_Problem to solve_
Your answer should be a single number: the count of lines in the entries below that contain "Recife".
--------------------
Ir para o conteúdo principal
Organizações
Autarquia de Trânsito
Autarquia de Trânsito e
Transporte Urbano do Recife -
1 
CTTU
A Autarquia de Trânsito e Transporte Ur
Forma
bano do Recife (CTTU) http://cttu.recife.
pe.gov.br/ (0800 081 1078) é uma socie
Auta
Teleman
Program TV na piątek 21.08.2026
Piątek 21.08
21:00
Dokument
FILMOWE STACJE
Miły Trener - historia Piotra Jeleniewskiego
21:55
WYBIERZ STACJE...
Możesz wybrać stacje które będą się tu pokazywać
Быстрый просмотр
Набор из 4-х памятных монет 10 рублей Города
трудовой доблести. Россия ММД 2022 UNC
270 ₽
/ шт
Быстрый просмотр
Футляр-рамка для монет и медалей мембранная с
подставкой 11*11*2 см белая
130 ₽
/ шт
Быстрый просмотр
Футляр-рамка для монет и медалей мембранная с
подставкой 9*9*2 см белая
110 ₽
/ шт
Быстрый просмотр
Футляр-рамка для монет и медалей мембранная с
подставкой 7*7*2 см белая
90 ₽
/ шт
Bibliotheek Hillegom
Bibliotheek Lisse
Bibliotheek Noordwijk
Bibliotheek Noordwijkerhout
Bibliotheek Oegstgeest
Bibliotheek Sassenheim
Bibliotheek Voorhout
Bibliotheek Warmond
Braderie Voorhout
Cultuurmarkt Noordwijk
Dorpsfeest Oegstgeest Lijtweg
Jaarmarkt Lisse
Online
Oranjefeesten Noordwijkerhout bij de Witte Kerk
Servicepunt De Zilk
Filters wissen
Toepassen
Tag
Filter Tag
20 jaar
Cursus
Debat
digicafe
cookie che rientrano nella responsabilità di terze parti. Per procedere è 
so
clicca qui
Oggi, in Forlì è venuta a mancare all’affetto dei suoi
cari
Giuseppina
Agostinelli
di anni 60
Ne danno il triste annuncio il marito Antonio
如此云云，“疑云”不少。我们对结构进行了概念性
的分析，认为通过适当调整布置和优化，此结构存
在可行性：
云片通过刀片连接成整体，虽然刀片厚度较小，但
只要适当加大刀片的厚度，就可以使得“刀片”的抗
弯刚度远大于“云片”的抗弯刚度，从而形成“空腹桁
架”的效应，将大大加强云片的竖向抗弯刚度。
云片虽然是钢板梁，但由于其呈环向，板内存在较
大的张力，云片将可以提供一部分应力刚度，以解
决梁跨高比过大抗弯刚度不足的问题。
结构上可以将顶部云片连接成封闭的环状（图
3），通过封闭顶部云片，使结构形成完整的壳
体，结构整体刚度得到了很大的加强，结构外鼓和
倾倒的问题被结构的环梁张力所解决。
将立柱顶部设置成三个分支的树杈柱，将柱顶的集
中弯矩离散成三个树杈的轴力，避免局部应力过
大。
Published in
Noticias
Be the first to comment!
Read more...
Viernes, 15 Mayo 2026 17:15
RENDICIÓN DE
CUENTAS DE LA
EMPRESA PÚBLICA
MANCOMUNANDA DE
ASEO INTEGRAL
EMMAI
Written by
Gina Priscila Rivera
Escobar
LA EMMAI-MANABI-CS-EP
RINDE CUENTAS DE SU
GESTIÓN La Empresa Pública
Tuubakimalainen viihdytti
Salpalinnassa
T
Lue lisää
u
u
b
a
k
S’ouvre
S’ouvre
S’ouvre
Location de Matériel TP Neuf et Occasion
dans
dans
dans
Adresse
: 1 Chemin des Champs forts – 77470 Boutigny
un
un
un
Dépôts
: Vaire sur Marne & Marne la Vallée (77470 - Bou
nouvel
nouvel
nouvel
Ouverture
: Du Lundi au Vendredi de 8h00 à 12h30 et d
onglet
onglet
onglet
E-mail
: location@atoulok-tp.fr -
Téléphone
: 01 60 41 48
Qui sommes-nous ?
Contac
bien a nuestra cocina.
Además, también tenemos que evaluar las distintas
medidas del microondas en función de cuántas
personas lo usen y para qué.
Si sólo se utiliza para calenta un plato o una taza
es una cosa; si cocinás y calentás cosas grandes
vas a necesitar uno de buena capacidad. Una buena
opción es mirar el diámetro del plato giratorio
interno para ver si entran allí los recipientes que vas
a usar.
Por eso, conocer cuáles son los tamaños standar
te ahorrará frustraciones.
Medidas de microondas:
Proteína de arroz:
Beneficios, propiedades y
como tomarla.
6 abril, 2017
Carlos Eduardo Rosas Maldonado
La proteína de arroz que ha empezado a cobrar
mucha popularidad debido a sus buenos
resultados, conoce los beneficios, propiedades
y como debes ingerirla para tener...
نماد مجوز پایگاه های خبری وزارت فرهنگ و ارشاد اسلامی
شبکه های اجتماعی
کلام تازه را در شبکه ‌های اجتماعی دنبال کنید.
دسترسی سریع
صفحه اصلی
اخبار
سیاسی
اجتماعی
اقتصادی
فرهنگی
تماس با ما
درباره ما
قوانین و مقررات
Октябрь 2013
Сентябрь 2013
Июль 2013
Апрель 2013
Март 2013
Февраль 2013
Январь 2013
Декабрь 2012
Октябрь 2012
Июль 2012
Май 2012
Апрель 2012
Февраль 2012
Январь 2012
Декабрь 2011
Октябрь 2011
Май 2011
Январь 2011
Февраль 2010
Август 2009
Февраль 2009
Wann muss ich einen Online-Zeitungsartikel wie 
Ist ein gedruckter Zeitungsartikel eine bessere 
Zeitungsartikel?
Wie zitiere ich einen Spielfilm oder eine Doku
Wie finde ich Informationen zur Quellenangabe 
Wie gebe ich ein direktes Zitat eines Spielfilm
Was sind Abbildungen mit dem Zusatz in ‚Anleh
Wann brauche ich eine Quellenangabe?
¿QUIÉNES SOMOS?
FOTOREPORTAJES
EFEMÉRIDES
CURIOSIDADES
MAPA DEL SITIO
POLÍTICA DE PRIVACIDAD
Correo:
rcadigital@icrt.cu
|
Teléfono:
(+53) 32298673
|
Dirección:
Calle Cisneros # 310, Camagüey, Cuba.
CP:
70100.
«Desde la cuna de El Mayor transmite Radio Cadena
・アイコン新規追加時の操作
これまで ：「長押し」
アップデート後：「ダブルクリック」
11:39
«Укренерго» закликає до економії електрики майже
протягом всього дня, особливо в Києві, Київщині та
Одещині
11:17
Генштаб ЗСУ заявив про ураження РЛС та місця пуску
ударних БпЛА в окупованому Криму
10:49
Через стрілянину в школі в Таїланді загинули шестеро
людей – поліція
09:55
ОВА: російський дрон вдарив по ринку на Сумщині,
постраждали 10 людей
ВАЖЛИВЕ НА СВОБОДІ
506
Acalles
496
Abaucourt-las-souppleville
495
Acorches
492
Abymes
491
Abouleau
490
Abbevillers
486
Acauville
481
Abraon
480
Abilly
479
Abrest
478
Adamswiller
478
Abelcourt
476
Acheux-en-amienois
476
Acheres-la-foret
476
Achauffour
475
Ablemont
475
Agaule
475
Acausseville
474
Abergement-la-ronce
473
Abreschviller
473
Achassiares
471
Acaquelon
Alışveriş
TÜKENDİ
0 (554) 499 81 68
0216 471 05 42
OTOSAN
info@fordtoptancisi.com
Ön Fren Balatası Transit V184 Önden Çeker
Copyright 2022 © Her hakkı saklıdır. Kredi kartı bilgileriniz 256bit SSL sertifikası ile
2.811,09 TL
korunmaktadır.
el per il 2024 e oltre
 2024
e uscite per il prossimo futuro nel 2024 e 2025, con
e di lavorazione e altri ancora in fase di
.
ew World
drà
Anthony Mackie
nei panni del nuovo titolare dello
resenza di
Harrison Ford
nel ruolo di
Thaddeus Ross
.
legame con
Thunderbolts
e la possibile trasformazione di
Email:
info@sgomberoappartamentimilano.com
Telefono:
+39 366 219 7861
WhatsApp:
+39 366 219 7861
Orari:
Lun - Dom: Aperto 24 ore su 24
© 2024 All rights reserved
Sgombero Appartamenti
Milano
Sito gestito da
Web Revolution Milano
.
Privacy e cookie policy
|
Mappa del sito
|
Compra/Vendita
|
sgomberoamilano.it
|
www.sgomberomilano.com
--------------------
_Task response_
2